WARSAW, JUNE 14 -- Communist leader Gen. Wojciech Jaruzelski angrily denounced "alien manipulations" of the truth about Poland here today as Pope John Paul II concluded a seven-day visit to the country in which he offered impassioned support for the banned Solidarity trade union.

The pope and Jaruzelski, who had talked for 70 minutes after John Paul's arrival last Monday, held an unscheduled, 55-minute second encounter late this afternoon at Warsaw's Okecie International Airport, shortly before the Polish-born pontiff boarded a flight for Rome.

Then, as the pope stood alongside him at an airport ceremony, Jaruzelski read a statement that bluntly expressed his bitterness at John Paul's emotional embrace of Solidarity and repeated calls for reform of Poland's political system.

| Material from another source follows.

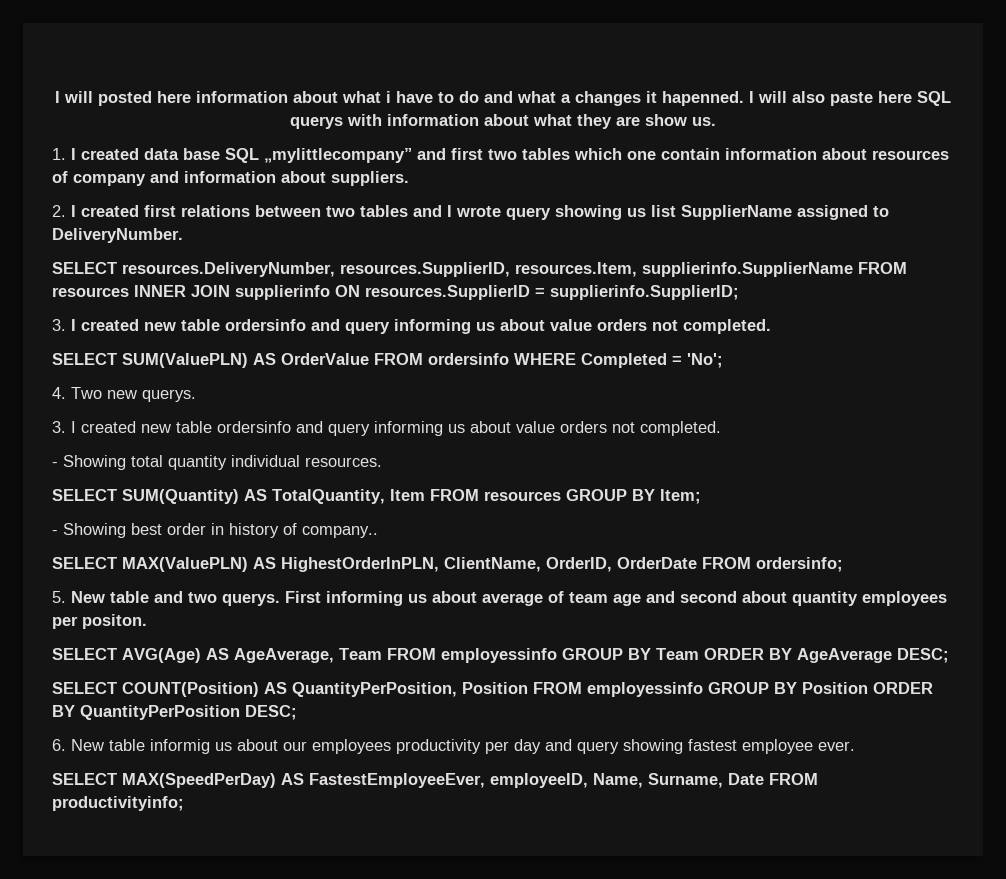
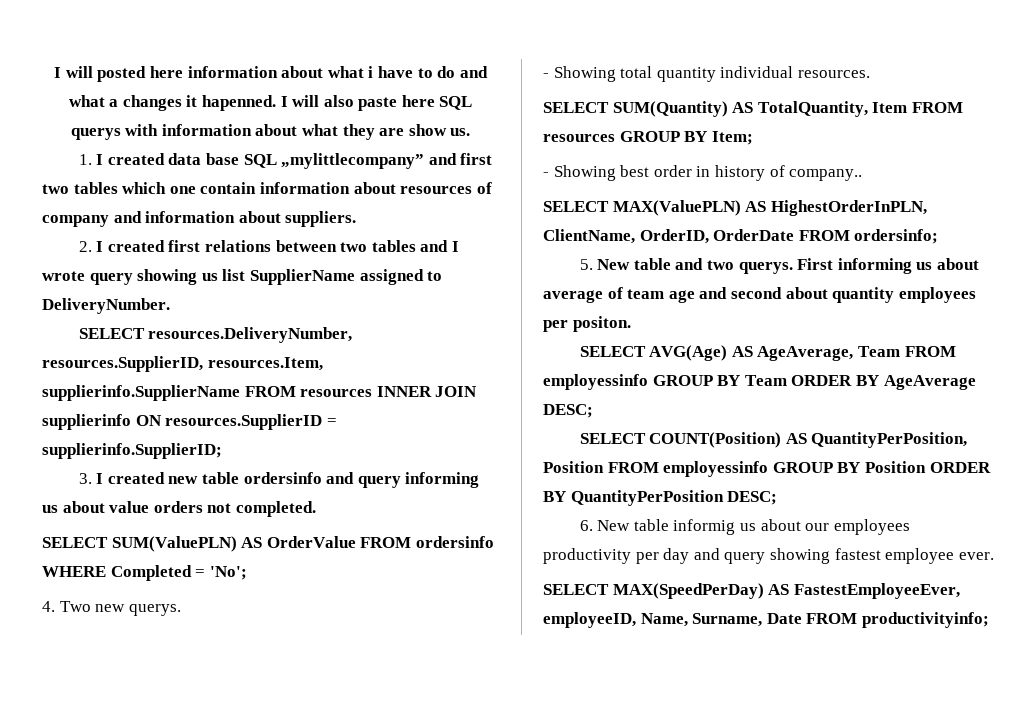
[52,421,721,436] // 3. I created new table ordersinfo and query informing us about value orders not completed. -> (181, 610) none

"Your holiness, you will soon bid farewell to your homeland; you will take its image with you in your heart but you cannot take with you its problems," the general declared as John Paul closed his eyes and grimaced.

"Poland needs truth. But truth about Poland is necessary too. How frequently in recent days has it been the victim of alien manipulations so offensive to the common sense of our nation."

Sarcastically referring to the pope's repeated evocations of Solidarity as both an organization and a quality, Jaruzelski added: "May the word solidarity be heard from this land for all people who continue suffering from racism, neocolonialism, exploitation, unemployment, reprisals and intolerance."

The general's remarkable outburst, one of the most virulent public statements he has made in his six years in power, came at the end of a day in which John Paul completed his show of support for the country's political opposition. Visiting Warsaw's St. Stanislaw Kostka Church this morning, he kissed the huge gravestone of murdered pro-Solidarity priest Jerzy Popieluszko in a moving ceremony witnessed by thousands.

Later, the pontiff celebrated the last, massive outdoor mass of his third journey here in front of a huge neo-Gothic skyscraper placed by former Soviet leader Joseph Stalin in the center of Warsaw during the 1950s.

In a farewell address to Poland's bishops, John Paul made clear that he expected the Catholic Church here to carry on a strong battle for human rights and the expansion of political liberties even as it sought a more stable relationship with the communist government.

Sounding a note of conciliation with the government, he indicated that the establishment of ties between the Vatican and this Eastern Bloc state, long sought by Jaruzelski, was a real and in many ways desirable prospect.

He cautioned, however, that "we are facing a serious task, which is aimed not only at the realization of {that} proposal, but also -- and perhaps even more so -- making it credible for the nation and the church."

The church, he added, should seek "collective cooperation" but "must not overlook" such matters as human rights and "the principle of participation . . . in the political sphere, without discrimination."

The pope's remarks and his agreement to a second meeting with Jaruzelski appeared intended to balance the content of a visit in which John Paul was otherwise unrelenting in his political demands on the government and almost unqualified in his support for the opposition.

During his week here, the pope privately met and publicly served communion to Solidarity leader Lech Walesa, called for a rethinking of "the very premises" of Poland's communist order and emotionally told hundreds of thousands of cheering supporters in Solidarity's birthplace in Gdansk, "I pray for the special heritage of Polish solidarity."

His actions have been greeted jubilantly by Solidarity's leadership, which tonight issued a statement saying that "the message of the holy father obliges us to go on, with continuing resistance against oppression and with unswerving aim for freedom. It is for us a source of encouragement and hope."

Government authorities responded to the pope's tour and the accompanying demonstrations of opposition from Solidarity with a massive show of police force unprecedented since the martial law that Jaruzelski used to suppress Solidarity between December 1981 and July 1983.

The pontiff's comments on Solidarity were censored from state news media, and television coverage was strictly limited.

A further hint of the rising tensions between the two leaders came yesterday, when two high-level Communist Party officials traveled to the Catholic shrine in Czestochowa to meet John Paul. Reports said the envoys transmitted Jaruzelski's concern about the pope's statements.

Today, Jaruzelski said his government would "uphold the historic offer" of "constructive relations between the socialist state and the Roman Catholic Church."

However, he then strongly referred to the standing argument of Poland's communist party that the nation could not exist as an independent state within its post-World War II borders if it did not remain a loyal member of the Soviet Bloc.

"Poland, like any other country in the world, is no paradise on earth," said Jaruzelski. "But for the first time in history our priceless weal, an independent state, securely rests within just borders. We have our own road. It is the road of renewal, democratization, reforms, . . . convergent with the current of profound changes in the world of socialism."

In his own statement, John Paul responded that "our homeland must seek to make human life in Poland more and more human, more and more worthy of man." He continued: "This process has four guiding principles: . . . the right to truth, the right to freedom, the right to justice, the right to love."